## About this task
Which lines in the records below contain the word "взятия"? Report each of them.

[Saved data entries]
────────────────────

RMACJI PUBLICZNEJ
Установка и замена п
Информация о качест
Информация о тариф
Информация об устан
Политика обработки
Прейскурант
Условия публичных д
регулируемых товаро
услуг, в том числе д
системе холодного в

────────────────────

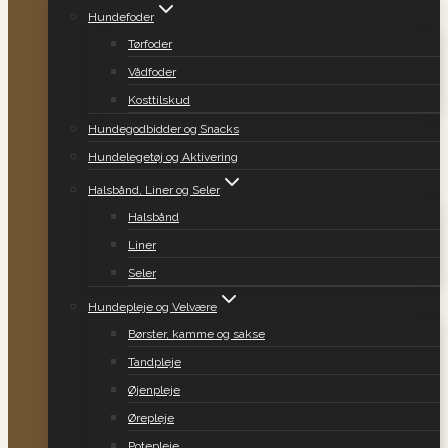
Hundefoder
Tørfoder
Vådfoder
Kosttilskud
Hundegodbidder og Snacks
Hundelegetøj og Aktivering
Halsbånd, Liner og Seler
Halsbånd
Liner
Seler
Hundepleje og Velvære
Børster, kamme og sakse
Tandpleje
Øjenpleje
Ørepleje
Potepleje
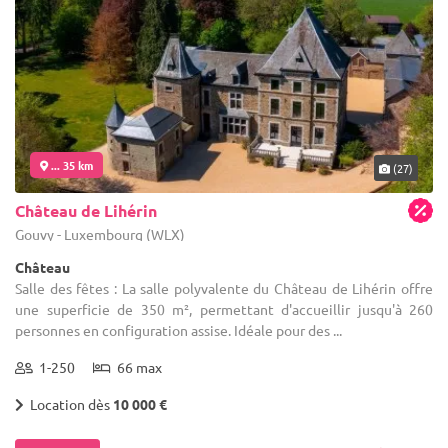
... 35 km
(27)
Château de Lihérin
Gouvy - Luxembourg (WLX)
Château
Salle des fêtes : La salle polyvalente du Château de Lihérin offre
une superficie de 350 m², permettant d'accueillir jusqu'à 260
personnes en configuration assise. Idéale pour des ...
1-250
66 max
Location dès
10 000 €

────────────────────

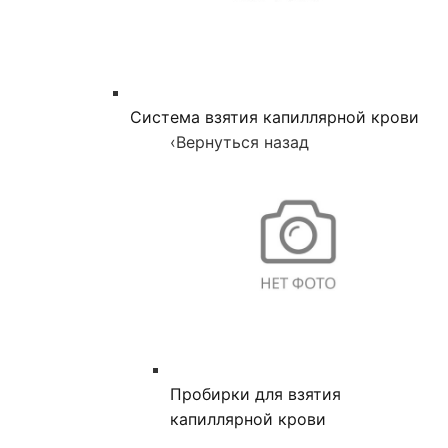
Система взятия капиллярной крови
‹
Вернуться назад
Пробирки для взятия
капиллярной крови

────────────────────

## Answer section
Система взятия капиллярной крови
Пробирки для взятия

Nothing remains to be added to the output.